La mujer se encogió de hombros, fastidiada.
—Con llave, no, de ninguna manera —dejó caer con acento despectivo.
—Luego, ¿no ha visto usted a su marido?
—No. Me desnudé y me metí en seguida en la cama.
—¿Tiene usted cuarto de baño propio?
—La casa es antigua. No hay más que uno en el piso, al fondo del pasillo.
—¿Estuvo allí?
—Ciertamente. ¿Tengo que darle más detalles?
—¿Se ha fijado usted si aún había luz en la habitación de su cuñado?
—Vi luz por debajo de la puerta.
—¿No oyó nada?
—Nada.
—¿Su cuñado solía hacerle confidencias?
—Depende de lo que usted entienda por confidencias.
—Sucede a veces que un hombre prefiere contar ciertas cosas a una mujer que a sus padres o hermanos. Una cuñada puede ser a la vez pariente y extraña…
Ella escuchaba sin impacientarse.
—Léonard Lachaume, viudo desde hacía años, ¿le hablaba a usted de sus relaciones femeninas?
—No sé siquiera si las tenía.
—¿Salía mucho?
—Muy poco.
—¿Sabe usted adónde iba?
—Eso no me atañía.
—¿Su hijo tiene doce años como me han dicho?
—Los hizo el mes pasado.
—¿Léonard se ocupaba de él personalmente?
—Ni más ni menos que todos los padres que trabajan. Léonard trabajaba mucho y le sucedía a veces que después de la cena tenía que bajar al despacho.
—Su suegra es casi paralítica, ¿no?
—No camina más que con bastón y necesita que alguien la ayude por la escalera.
—Su suegro tampoco es muy ágil, ¿verdad?
—Tiene setenta y ocho años.
—La criada, por lo que he visto, apenas oye. Sin embargo, si estoy bien informado, el niño vive en el ala izquierda del segundo piso, con otros tres ancianos.
Ella comenzó:
—Jean Paul…
Después, cambiando de idea, se calló.
—Iba usted a decir que Jean Paul, su sobrino…
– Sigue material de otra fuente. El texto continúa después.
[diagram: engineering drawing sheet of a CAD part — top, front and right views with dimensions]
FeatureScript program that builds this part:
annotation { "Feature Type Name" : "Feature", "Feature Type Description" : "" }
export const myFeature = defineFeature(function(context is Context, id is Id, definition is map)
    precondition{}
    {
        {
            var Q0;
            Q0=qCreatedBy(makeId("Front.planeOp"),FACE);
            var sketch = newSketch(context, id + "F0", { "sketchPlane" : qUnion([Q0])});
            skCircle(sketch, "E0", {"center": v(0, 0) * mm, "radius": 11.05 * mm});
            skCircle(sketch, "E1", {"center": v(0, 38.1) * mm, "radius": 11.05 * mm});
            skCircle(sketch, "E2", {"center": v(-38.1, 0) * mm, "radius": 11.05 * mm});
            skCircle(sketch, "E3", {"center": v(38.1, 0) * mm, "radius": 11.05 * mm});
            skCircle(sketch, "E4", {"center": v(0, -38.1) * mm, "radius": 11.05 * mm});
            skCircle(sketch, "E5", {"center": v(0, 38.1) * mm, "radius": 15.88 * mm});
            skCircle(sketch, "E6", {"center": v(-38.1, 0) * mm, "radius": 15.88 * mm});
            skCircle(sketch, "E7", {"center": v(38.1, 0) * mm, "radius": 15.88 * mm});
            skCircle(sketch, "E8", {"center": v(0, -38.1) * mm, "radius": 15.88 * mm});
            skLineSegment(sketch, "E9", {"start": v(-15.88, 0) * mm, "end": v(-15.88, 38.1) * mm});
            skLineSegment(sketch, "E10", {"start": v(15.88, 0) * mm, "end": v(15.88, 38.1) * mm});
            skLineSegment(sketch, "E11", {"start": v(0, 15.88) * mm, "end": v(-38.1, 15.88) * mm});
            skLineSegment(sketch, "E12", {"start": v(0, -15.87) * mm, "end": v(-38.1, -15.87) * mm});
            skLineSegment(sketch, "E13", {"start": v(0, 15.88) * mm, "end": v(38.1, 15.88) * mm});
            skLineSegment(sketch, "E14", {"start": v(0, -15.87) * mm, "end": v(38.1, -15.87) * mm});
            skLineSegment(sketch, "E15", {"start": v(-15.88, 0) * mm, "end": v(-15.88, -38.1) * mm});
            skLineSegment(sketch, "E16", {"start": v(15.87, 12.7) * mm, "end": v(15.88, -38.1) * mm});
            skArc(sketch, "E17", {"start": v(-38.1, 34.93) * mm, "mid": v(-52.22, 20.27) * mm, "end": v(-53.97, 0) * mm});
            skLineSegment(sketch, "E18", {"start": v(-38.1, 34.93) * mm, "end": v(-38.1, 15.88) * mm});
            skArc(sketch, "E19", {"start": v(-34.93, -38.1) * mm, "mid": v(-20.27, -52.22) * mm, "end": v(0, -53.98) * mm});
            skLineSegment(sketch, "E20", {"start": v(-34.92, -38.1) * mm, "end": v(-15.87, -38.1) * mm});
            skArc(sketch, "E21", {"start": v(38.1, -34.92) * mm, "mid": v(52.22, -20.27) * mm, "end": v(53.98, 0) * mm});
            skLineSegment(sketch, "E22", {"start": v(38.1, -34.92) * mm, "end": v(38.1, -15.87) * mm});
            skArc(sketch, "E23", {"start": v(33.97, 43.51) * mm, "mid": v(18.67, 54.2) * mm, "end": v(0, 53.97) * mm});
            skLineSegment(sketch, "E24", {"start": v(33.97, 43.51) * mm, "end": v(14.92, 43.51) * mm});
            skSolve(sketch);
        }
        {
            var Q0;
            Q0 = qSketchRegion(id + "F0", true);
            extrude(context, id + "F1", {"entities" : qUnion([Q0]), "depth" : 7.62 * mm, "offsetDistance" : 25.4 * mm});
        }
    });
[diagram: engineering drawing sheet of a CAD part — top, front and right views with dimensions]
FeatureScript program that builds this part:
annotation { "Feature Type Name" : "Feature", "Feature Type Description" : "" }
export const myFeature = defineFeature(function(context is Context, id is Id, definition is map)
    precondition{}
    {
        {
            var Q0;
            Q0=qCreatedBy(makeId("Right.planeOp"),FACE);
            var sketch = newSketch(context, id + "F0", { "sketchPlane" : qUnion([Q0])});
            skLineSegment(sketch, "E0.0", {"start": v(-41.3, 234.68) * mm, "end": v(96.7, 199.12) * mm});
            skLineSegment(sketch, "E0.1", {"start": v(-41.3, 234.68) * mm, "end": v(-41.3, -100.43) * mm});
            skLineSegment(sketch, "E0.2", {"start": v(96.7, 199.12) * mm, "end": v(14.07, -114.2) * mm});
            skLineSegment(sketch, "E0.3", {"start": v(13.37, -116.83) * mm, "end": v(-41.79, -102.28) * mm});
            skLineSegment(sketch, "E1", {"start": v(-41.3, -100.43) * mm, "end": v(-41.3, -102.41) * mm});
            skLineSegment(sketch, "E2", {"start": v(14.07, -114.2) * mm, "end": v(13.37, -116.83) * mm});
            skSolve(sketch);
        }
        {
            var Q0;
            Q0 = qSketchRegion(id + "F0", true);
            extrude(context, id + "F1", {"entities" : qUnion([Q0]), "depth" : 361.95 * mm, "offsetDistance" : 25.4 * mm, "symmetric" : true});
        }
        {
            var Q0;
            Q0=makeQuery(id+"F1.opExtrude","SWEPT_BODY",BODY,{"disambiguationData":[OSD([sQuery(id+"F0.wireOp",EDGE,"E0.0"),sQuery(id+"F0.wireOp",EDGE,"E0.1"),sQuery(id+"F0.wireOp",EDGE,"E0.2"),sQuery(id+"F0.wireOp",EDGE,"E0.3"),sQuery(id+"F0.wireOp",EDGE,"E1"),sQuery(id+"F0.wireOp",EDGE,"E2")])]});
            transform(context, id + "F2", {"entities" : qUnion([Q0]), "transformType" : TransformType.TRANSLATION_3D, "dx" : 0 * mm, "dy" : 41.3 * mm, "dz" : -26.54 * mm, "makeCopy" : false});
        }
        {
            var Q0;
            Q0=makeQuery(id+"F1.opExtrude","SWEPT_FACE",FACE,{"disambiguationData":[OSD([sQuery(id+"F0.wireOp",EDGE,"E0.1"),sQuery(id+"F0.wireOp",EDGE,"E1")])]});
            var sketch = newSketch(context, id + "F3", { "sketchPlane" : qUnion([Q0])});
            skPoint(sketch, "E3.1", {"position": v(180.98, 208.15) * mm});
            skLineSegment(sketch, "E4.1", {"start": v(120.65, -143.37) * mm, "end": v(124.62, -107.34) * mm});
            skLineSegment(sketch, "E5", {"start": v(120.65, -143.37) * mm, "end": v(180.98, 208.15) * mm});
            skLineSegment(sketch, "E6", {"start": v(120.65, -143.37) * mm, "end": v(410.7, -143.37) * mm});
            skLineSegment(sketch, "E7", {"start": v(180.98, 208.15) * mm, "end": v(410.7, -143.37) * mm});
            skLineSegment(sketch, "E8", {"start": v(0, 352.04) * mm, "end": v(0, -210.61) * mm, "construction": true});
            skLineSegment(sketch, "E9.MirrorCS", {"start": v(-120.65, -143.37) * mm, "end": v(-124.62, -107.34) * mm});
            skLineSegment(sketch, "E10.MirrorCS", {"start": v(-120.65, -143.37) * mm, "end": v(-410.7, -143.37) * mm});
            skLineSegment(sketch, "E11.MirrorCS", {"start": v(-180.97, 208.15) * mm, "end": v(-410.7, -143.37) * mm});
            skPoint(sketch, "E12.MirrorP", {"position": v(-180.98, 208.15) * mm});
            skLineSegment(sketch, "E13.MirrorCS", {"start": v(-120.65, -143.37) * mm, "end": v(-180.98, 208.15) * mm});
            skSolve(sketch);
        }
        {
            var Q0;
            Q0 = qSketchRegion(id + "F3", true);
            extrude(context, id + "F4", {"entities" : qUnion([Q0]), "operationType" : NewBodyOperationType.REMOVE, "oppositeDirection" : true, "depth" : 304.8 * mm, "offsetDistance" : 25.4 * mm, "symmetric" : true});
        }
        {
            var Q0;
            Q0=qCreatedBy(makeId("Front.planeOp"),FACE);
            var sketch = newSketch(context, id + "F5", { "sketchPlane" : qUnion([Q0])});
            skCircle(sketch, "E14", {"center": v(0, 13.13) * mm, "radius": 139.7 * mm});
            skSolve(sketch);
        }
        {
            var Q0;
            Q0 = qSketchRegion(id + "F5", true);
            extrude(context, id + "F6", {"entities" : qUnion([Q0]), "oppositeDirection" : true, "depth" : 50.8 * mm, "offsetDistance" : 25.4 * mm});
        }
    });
—Ya no sé lo que iba a decir.
—¿Cuánto tiempo hace que vive en el segundo piso?
—No mucho.
—¿Años?… ¿Meses?… ¿Semanas?…
—Una semana aproximadamente.
Esto, Maigret estaba seguro, lo había dicho a su pesar, y el abogado lo comprendió igualmente, porque en seguida cambió de conversación.
—Me pregunto, señor comisario, si no podría usted hacer estas preguntas a otras personas de la casa. Madame Lachaume ha tenido una mañana dolorosa y no tuvo tiempo de arreglarse. Creo que su marido sería más apropiado para…
—De todas formas, licenciado Radel, ya he terminado con ella, al menos por el momento. A no ser que el juez de instrucción tenga preguntas que hacerle.
El juez se limitó a hacer una ligera señal.
—Excusándome por haberla entretenido, señora…
—¿Desea usted que le envíe a mi marido?
—De momento, no. Preferiría interrogar brevemente a esa criada vieja que se llama…
—Catherine. Hace más de cuarenta años que vive con mis suegros, y es casi de su misma edad. Voy a ver si está en la cocina.
Salió; el abogado estuvo a punto de decir algo, se arrepintió y encendió un cigarrillo.
Había ofrecido uno al magistrado, quien lo rechazó diciendo:
—Gracias. No fumo.
Maigret, que tenía sed, no se atrevía a pedir de beber y tenía prisa por salir de aquella casa.
Transcurrió demasiado tiempo antes de que se oyese un trotecillo y algo como unos arañazos en la puerta.
—¡Pase!
Era la vieja Catherine, que los miraba alternativamente con mirada todavía más negra que hacía un momento, en el despacho, y que dijo con agresividad:
—¿Qué es lo que quiere de mí? Y, ante todo, como continúe usted fumando como hasta ahora, Mr. Félix va a tener otro ataque de asma.
¿Qué hacer si no? Bajo la mirada irónica del juez, Maigret depositó, suspirando, la pipa en el velador.